→ Extracted text

##########

# Election '09 tests not boding well for Obama



## MetrowestPD (Oct 21, 2008)

The tide is turning and Obama is becoming a liability instead of an asset in helping Democrats get elected. B:B:B::baby01::baby01::baby01:

Election '09 tests not boding well for Obama - More politics- msnbc.com


----------



## KozmoKramer (Apr 25, 2004)

*WTG NJ & VA!!*

Tomorrow we'll regain our composure and get serious about continuing our quest to undermine the man-child president and his anti-American agenda,
but for tonight at least; WE DANCE!!


----------



## strike (Oct 18, 2006)

NJ should be a blue print for us! Solid Liberal State gets rid of a Democratic thug..... In his speech tonight Corizine thanked Unions for helping him. Well Police and Public service unions should be working against Deval! We need to start to show up in force at rallys!


----------



## 8MORE (Nov 25, 2008)

USMCMP5811 said:


> I still can't believe that bumbling moron was elected to a fifth term in Boston though.... P:


No sh1t!!!


----------



## OfficerObie59 (Sep 14, 2007)

I would have liked to have seen the NY-23 go our way to. Alas, it was not in the cards. That VA victory was insane though...it was a 18 point sweep for the GOP. 

The key issue everyone should be taking note of is that it was the independents who won these elections for the GOP, and are the same independents that gave Obama the White House. That's the best news of all...


----------



## dcs2244 (Jan 29, 2004)

NY 23 was a special election. It is back in play next year. Maybe this time the GOP will do the right thing; Hoffman made an excellent showing, despite the late entry, the GOP spending 900K on Scuzzyfava, and her subsequent endorsement of the Democrat (not to mention the 'early voting').

2010.


----------



## Hush (Feb 1, 2009)

Can't beat the mumbles machine, but wow....what good news for VA and NJ. The tide is turning, I may still have faith in Democracy yet!!


----------



## Kilvinsky (Jan 15, 2007)

mtc said:


> Why does it take Cambridge so long to count thier votes?
> 
> ( know this is likely a rhetorical question, they probably have to go over the ballots by hand and make sure the circles are filled in completely, and no going over the lines... )


They still haven't perfected ballot counting machines that can read *RED *ink.


----------



## Hush (Feb 1, 2009)

We also would have accepted: Becuase Cambridge ballot counters also work for HRD.


----------



## OfficerObie59 (Sep 14, 2007)

mtc said:


> Why does it take Cambridge so long to count thier votes?
> 
> ( know this is likely a rhetorical question, they probably have to go over the ballots by hand and make sure the circles are filled in completely, and no going over the lines... )





Kilvinsky said:


> They still haven't perfected ballot counting machines that can read *RED *ink.


Believe it or not, there's probably a legitimate reason.

Cambridge is one of about three places in the entire county that uses the "Single Transferrable Vote" system, where instead of picking say, one candidate out of a list of five, you rank the five candidates in order of preference from 5 to 1.






The system is in place to suposedly help eliminate "wasted votes", and can basically function as a run off without having another election because thos who voted for the lesser sucessful candidates had already made their intentions known. The STV system is pretty popular amoung European countries as well--go figure.


----------

##########

→ Work order 1
Translate this sentence from the election thread into French: "Believe it or not, there's probably a legitimate reason."
→ Work order 2
Rewrite the passage of the election thread starting at "Tomorrow we'll regain" and ending at "force at rallys!", renaming "WE DANCE" to "WE CELEBRATE" throughout.
→ Work order 3
According to the election thread, are these statements true or false? (a) Cambridge uses the Single Transferrable Vote system. (b) The VA victory was a 12 point sweep for the GOP. (c) The GOP spent 900K on Scuzzyfava. Answer each with yes or no and quote the words that decide it.

[Page-level text extractions]
##########

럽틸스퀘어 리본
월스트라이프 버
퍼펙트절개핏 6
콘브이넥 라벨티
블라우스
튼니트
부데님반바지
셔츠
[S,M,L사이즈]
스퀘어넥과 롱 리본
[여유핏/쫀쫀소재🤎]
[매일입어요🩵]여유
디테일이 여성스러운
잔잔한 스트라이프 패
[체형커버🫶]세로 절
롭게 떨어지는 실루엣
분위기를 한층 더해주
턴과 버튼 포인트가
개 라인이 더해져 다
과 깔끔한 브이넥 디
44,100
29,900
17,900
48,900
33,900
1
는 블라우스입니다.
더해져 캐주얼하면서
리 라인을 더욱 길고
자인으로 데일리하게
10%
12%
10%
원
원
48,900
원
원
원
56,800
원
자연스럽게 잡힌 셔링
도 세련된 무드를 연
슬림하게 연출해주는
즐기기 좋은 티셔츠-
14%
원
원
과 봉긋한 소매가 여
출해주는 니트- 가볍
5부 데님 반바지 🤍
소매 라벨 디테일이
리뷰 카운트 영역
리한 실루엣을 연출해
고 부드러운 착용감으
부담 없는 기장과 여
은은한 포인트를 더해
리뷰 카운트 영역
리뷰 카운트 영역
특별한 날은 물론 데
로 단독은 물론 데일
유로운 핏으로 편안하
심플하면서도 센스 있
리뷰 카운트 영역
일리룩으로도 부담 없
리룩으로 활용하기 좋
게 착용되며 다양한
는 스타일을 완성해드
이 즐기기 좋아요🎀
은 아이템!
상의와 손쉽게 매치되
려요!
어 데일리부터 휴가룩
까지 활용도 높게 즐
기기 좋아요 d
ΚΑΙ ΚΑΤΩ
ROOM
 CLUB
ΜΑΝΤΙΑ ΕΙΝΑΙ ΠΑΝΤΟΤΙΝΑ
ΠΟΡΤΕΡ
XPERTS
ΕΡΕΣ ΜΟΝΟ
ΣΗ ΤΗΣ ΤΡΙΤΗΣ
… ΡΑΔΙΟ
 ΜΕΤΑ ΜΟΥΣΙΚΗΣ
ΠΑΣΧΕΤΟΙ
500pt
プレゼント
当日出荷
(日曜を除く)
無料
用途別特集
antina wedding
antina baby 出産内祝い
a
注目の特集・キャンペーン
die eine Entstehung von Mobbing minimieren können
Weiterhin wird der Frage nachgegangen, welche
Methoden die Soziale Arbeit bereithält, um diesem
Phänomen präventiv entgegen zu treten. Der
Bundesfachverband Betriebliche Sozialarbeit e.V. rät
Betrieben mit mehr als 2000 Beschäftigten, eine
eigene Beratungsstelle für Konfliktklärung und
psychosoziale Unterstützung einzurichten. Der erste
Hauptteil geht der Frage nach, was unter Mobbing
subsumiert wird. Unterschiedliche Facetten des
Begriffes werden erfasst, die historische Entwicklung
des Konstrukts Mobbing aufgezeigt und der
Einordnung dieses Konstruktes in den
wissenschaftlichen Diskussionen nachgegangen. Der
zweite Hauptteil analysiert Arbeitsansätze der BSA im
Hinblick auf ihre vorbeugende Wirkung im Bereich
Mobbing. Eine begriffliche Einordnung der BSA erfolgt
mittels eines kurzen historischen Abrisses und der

##########

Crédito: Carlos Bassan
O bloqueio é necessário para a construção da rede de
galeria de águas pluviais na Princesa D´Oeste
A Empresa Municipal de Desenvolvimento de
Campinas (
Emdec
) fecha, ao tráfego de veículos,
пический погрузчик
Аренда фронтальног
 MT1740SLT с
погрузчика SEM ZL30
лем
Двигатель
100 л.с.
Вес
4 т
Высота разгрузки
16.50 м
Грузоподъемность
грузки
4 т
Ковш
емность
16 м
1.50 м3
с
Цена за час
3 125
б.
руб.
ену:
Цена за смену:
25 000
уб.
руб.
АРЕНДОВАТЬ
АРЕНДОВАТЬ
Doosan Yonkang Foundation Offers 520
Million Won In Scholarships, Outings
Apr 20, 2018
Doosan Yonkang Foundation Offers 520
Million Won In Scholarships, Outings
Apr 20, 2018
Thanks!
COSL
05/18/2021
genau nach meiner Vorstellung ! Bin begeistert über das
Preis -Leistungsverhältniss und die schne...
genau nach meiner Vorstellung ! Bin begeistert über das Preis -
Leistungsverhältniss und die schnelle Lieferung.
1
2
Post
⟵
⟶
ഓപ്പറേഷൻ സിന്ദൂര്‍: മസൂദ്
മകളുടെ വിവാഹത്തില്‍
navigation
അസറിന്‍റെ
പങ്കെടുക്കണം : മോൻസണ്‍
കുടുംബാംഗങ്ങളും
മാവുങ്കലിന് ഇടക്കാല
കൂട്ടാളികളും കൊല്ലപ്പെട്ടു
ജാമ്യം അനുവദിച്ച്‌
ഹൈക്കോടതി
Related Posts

##########

→ Written reply 1
Croyez-le ou non, il y a probablement une raison légitime.

→ Written reply 2
Tomorrow we'll regain our composure and get serious about continuing our quest to undermine the man-child president and his anti-American agenda,
but for tonight at least; WE CELEBRATE!!


----------



## strike (Oct 18, 2006)

NJ should be a blue print for us! Solid Liberal State gets rid of a Democratic thug..... In his speech tonight Corizine thanked Unions for helping him. Well Police and Public service unions should be working against Deval! We need to start to show up in force at rallys!

→ Written reply 3
(a) Yes: "Cambridge is one of about three places in the entire county that uses the "Single Transferrable Vote" system"
(b) No: "it was a 18 point sweep for the GOP."
(c) Yes: "the GOP spending 900K on Scuzzyfava"